Nesse sentido, ao remeter à proposta teórica de Bronfenbrenner (1999), para além das interações dos microssistemas família e escola, o olhar também deve recair para o macrossistema, considerando as políticas educacionais e legislações nacionais. Assim, retomando as metas projetadas do PNE para a educação infantil no Brasil até o ano de 2024, não apenas se fazem necessárias a ampliação da oferta de creches e a universalização da pré-escola, mas também, para a próxima década, incluir indicadores de qualidade, que sejam periodicamente monitorados, de modo a se aproximar do objetivo central da lei, que é uma melhoria na educação no país.
Considerações finais
Os resultados do presente estudo trouxeram importantes informações a respeito do desenvolvimento integral da criança e a interação entre variáveis domésticas e escolares. Os achados sugerem a importância da estimulação e cuidados recebidos pela criança junto à família e a criação de estratégias que favoreçam e contribuam para a qualidade das experiências vividas no ambiente familiar como um importante promotor do desenvolvimento infantil nos seus diversos domínios (Andrade et al., 2005). Outro ponto importante abordado foi a respeito da qualidade e da heterogeneidade das IEI no país, investigação que necessita ir além da dicotomia público x privado, uma vez que mesmo as instituições privadas apresentam muitas diferenças e desigualdades. Adicionalmente, o estudo traz como elemento inovador a utilização de instrumento de avaliação do desenvolvimento infantil construído e adaptado para o contexto do país, com uma amostra normativa de diferentes regiões brasileiras.

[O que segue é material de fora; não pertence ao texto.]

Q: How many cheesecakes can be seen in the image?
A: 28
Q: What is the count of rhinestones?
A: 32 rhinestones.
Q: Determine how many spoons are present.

Como limitações do estudo, encontram-se questões como a falta de maiores informações sobre características individuais da criança, do ambiente familiar e da qualidade das IEI que as crianças frequentavam, bem como o fato do desenvolvimento ser avaliado apenas pelo relato materno. Ademais, não foi contemplado o tempo que a criança permanece dentro ou fora da IEI, o que permitiria incluí-lo como variável, que, além de ser importante dentro do modelo bioecológico do estudo e compreensão do desenvolvimento da criança, poderia contribuir na explicação dos resultados. Como direções futuras, sugerem-se novos estudos que busquem incrementar a avaliação do desenvolvimento também com tarefas para a criança, assim como intervenções que tenham como objetivo promover maior qualidade da interação e de estímulos disponíveis para a criança no ambiente familiar e estudos que investiguem as diferenças entre as diversas IEI privadas, e não somente entre pública e privada.

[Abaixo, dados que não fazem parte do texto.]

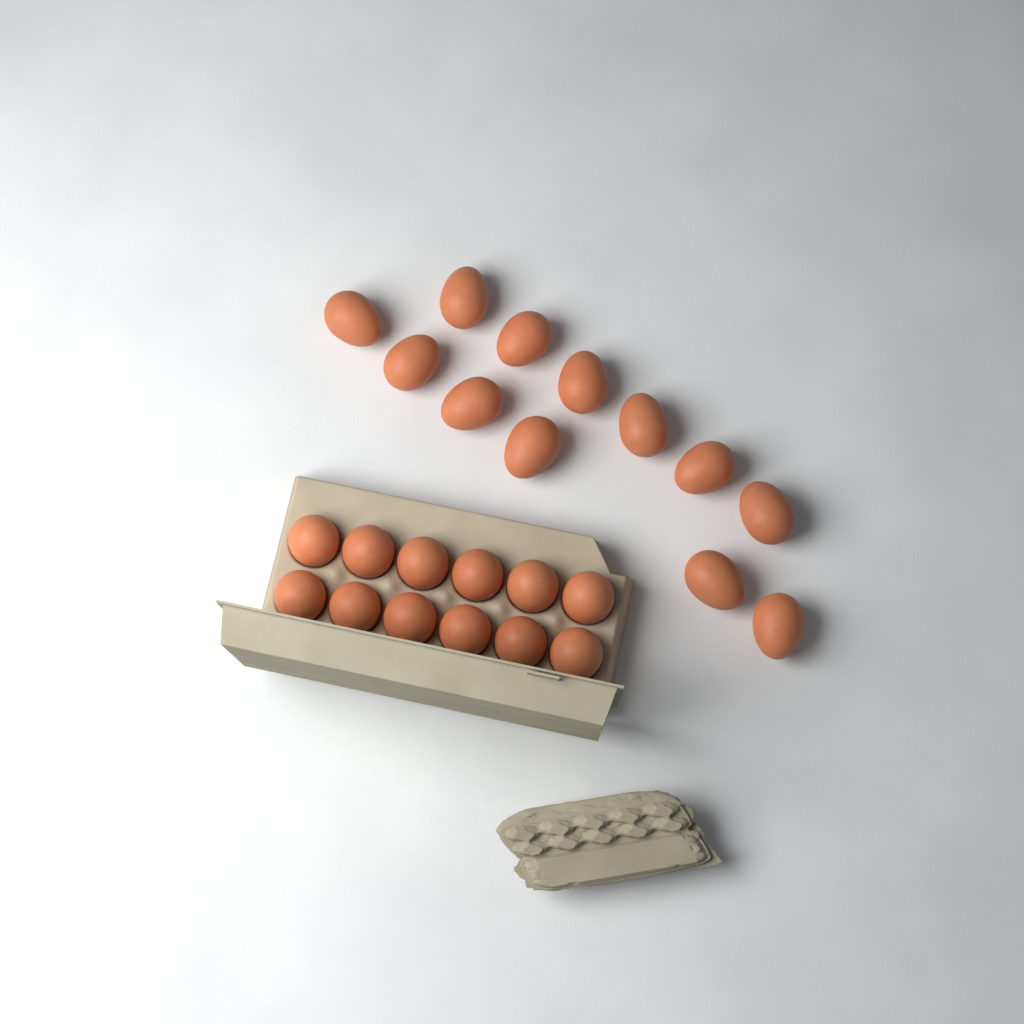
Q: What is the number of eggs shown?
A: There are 24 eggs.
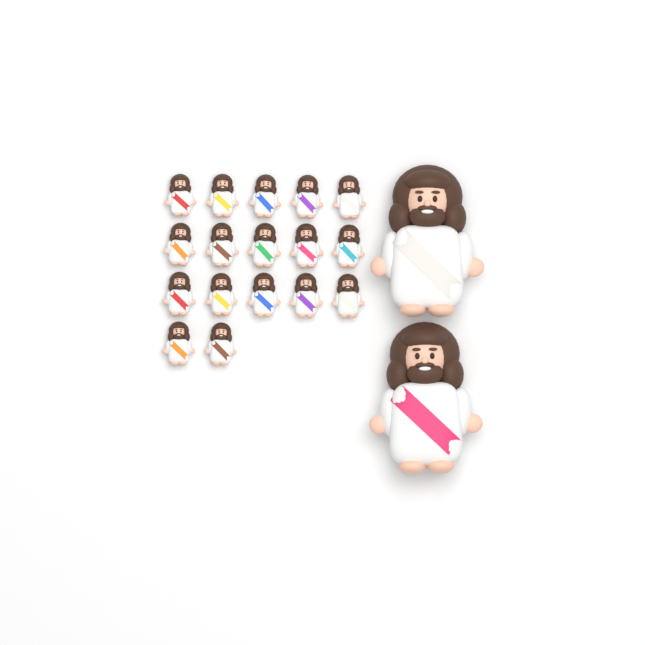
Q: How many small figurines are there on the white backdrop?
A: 17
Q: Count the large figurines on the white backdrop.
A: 2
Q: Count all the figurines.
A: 19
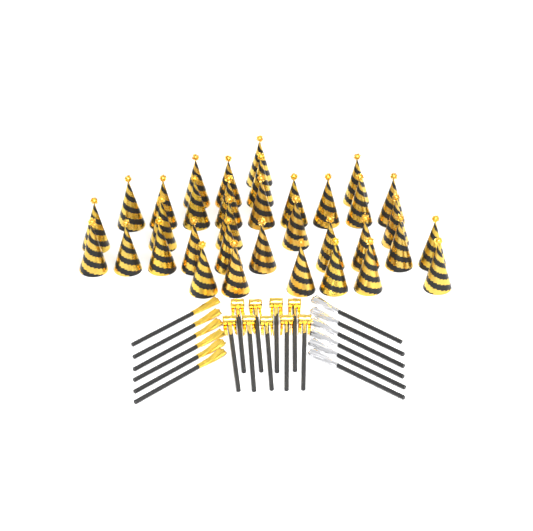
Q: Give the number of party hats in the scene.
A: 35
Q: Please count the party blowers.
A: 9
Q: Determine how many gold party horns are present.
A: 6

Os dados do presente estudo reforçam a importância do investimento e intervenção nas experiências dentro do ambiente familiar para promoção do desenvolvimento infantil, bem como a reflexão sobre a influência e qualidade das IEI e seus possíveis efeitos no desenvolvimento infantil. Para além das intervenções clínicas e educacionais, é necessária uma política pública consistente que inclua tais indicadores nas suas propostas para o setor.